[[ Records shown, beginning ]]

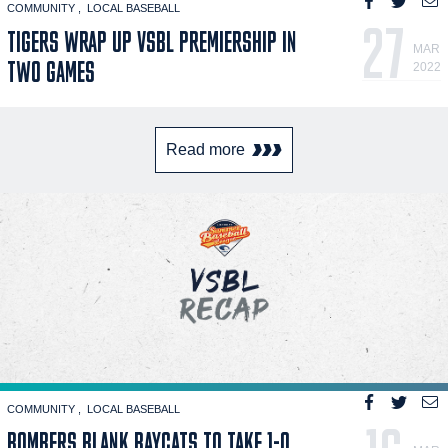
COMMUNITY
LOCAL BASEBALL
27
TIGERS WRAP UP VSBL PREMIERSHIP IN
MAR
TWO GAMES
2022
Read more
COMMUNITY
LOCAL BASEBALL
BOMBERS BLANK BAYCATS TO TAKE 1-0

[[ Records shown, end ]]
[[ Records shown, beginning ]]

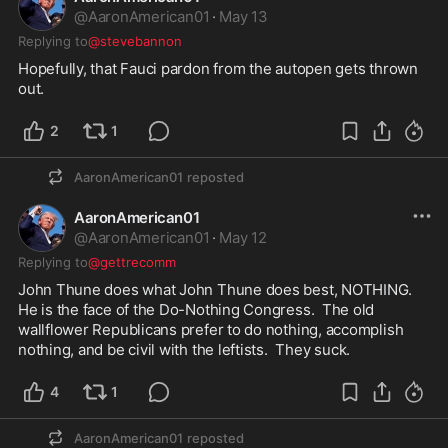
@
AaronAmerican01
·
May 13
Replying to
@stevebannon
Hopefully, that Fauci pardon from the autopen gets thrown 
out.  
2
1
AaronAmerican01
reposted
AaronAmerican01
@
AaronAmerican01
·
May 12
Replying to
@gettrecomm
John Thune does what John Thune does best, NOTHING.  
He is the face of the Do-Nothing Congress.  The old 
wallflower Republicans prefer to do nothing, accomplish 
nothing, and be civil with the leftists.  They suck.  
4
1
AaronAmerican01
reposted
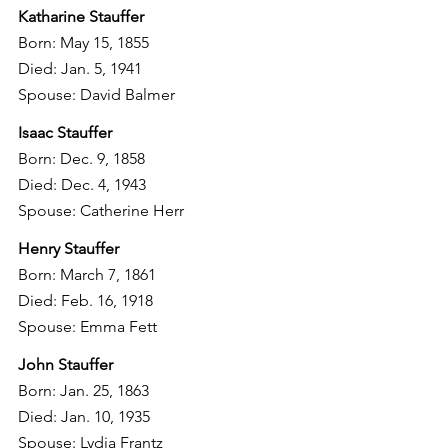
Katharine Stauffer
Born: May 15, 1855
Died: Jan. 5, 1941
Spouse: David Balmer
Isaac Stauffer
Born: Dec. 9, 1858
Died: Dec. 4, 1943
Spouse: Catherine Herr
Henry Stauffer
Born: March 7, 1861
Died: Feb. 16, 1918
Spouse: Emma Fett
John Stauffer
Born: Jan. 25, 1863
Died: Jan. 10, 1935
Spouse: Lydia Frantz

[[ Records shown, end ]]
[[ Records shown, beginning ]]

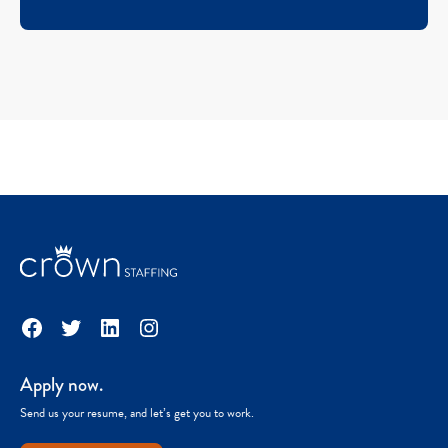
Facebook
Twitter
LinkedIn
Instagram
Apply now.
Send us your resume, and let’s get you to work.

[[ Records shown, end ]]

Format the lines beginning with the one that contains "Katharine Stauffer" and ending with the one that contains "Spouse: Lydia Frantz", both included, as a JSON list of strings with one string per line and blank lines omitted.

[
  "Katharine Stauffer",
  "Born: May 15, 1855",
  "Died: Jan. 5, 1941",
  "Spouse: David Balmer",
  "Isaac Stauffer",
  "Born: Dec. 9, 1858",
  "Died: Dec. 4, 1943",
  "Spouse: Catherine Herr",
  "Henry Stauffer",
  "Born: March 7, 1861",
  "Died: Feb. 16, 1918",
  "Spouse: Emma Fett",
  "John Stauffer",
  "Born: Jan. 25, 1863",
  "Died: Jan. 10, 1935",
  "Spouse: Lydia Frantz"
]